17 March 2023

Mr Coller’s family history is an interesting one. His father, John, was born in Austria but fled to the UK in 1938 to escape Nazi persecution. John later went on to serve in the British Army during the Second World War and subsequently established a successful business and lived in London. Jeremy’s mother, Sylvia, was born in Dublin and had a domicile of origin in Ireland before moving to London in 1954 and later marrying John. John and Sylvia continued to live in London at the time of Jeremy’s birth and during his childhood.

The case concerned appeals against closure notices for the tax years ended 5 April 2013 to 5 April 2016, issued to Jeremy on the basis that he was domiciled in England for those tax years. The FTT considered the domicile positions of Jeremy and his parents. The burden of proof lay with HMRC to prove that each party had acquired a domicile of choice in the UK.

The arguments

Mr Coller’s father - John

Presenting evidence from Sylvia Coller’s witness statement and biography, counsel for Jeremy claimed that John abandoned his Austrian domicile of origin in favour of a French domicile of choice. The FTT heard that it was his desire to live the remainder of his days in Juan-Les-Pins but was unable to do so as he died suddenly of a heart attack age 50, whilst Jeremy was still a minor. Counsel for Jeremy explained that his father’s decision to move to the UK was borne from necessity, given the Nazi invasion of Austria, rather than free choice. Consequently, counsel argued that his father never felt at home in England and his decision to reside, work, and socialise solely with expats in a Viennese enclave in North London, his love of Mediterranean life, and the fact that he was fluent in French was clear evidence that he had not acquired a domicile of choice in England. The FTT rejected this argument highlighting that evidence to support John Coller’s French domicile of choice stemmed virtually exclusively from his wife’s witness statement. Moreover, though it was accepted that John had an affinity for France, he only visited with his family during the summer months for a few weeks at a time and did not have a permanent home there. The FTT considered there was not a clear intention that John Coller wished to end his days in France, merely stating that this fell in to “pipe dream territory”. It was held that John acquired a UK domicile of choice prior to Jeremy’s birth and as such, Jeremy also had a UK domicile of origin.

Mr Coller’s mother - Sylvia

Similarly, the FTT rejected arguments that after John died, Jeremy’s mother maintained a domicile in Ireland, instead of her acquiring an English domicile of choice. Interestingly, in considering submissions that Sylvia wished to return to Ireland to live the rest of her days, the FTT found it “significant” that she never actually returned to live in Dublin and the FTT drew comparisons from the case of Musa where despite the appellant claiming to have had an intention to retire to Cyprus, it was of interest to the FTT to note that he had still not done this by the age of 74.

Mr Coller - Jeremy

At the heart of this case, Jeremy asserted that he had never given any serious thought to where he might end his days.

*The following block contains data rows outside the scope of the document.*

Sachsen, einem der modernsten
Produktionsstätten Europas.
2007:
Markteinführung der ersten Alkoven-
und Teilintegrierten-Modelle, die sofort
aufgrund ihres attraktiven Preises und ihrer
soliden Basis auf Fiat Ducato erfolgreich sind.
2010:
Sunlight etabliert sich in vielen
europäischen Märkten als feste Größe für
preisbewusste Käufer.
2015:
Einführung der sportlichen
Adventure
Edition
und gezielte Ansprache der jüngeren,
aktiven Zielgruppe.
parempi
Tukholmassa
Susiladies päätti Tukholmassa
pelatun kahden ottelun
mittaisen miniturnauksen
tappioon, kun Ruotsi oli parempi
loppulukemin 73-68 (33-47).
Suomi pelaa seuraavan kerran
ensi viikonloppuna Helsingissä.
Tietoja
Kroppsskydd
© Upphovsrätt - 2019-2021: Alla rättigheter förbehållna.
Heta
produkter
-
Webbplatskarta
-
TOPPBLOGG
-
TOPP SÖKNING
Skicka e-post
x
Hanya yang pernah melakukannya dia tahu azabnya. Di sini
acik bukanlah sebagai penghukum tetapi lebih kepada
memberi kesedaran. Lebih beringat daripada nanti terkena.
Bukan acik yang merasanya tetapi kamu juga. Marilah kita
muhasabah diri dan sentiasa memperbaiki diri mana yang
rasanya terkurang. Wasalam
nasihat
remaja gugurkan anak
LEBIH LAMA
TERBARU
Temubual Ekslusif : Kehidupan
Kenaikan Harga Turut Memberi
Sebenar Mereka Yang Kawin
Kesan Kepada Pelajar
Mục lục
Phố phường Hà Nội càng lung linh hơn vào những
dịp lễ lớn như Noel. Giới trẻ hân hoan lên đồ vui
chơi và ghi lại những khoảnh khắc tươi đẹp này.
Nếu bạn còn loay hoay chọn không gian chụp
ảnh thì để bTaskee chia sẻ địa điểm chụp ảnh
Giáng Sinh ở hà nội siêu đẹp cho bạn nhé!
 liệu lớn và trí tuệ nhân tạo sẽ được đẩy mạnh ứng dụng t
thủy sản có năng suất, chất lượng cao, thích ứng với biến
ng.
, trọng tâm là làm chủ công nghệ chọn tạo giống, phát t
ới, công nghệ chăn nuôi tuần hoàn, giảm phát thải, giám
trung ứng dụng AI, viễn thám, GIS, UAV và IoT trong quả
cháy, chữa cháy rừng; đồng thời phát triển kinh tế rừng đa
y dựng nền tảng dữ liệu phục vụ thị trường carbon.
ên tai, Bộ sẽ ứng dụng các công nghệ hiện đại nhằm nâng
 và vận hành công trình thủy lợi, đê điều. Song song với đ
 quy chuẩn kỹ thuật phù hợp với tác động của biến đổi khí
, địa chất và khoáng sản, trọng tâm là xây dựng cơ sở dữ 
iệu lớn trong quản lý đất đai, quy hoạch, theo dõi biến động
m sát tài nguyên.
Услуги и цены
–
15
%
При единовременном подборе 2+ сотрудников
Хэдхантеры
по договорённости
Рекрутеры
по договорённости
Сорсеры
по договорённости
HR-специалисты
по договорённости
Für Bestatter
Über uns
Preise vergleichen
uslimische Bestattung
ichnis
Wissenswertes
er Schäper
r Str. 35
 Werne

He stated that his energies were focused on his business interests and family (a position that will no doubt resonate with many busy globally-mobile individuals) and he therefore could not have formed an intention to remain in the UK permanently or indefinitely. The FTT were sympathetic to this argument acknowledging that few couples, whilst they are raising a family and working hard actually discuss future plans. In presenting evidence to the FTT, Jeremy discussed his affinity with Israel, citing that his interest in the country, his significant donations to Tel Aviv University and his property investments in Tel Aviv which far exceed the value of any property he owns in the UK or rest of the world. However, when considered in the context of Jeremy’s wider circumstances (e.g. that he was born in the UK, educated here, established a successful business, brought up his family here and had not lived elsewhere) the FTT considered that this was not consistent with either an intention to settle in another country or with Jeremy’s assertion that he had not thought about where he might permanently settle.

Analysis of the judgment

It is well established that a person cannot and will not acquire a domicile of choice unless they have (i) physical presence in the territory concerned and (ii) and an intention to remain in that territory on a permanent or indefinite basis. The judgment does not focus on the fact that Mr Coller’s chief residence was located in the UK and that during the relevant period, he only had a home in the UK. Instead, consideration is given to the adhesive nature of a person’s domicile of origin and Mr Coller’s intention to remain in the UK permanently or indefinitely.

The terms “permanently” and “indefinitely” have specific meanings when it comes to the law of domicile and there is a wealth of case law regarding their interpretation. In this case, the FTT suggested that if a person resides in a country without any intention of leaving, they are likely to be settled in that country for domicile purposes. Other commentators may perhaps disagree with this interpretation of intention and argue that the position is more nuanced. However, this case affirms not only how important it is to consider the individual’s facts and circumstances but also the uncertainty that exists where an individual (i) asserts they do not have a positive intention to live in the UK indefinitely but (ii) is also unable to point to a “clearly foreseen and reasonably anticipated contingency” that would make them leave the UK in future. Where such cases involve evidence relating to deceased individuals their actual conduct, rather than written or oral statements, are likely to carry significant weight when determining their domicile status.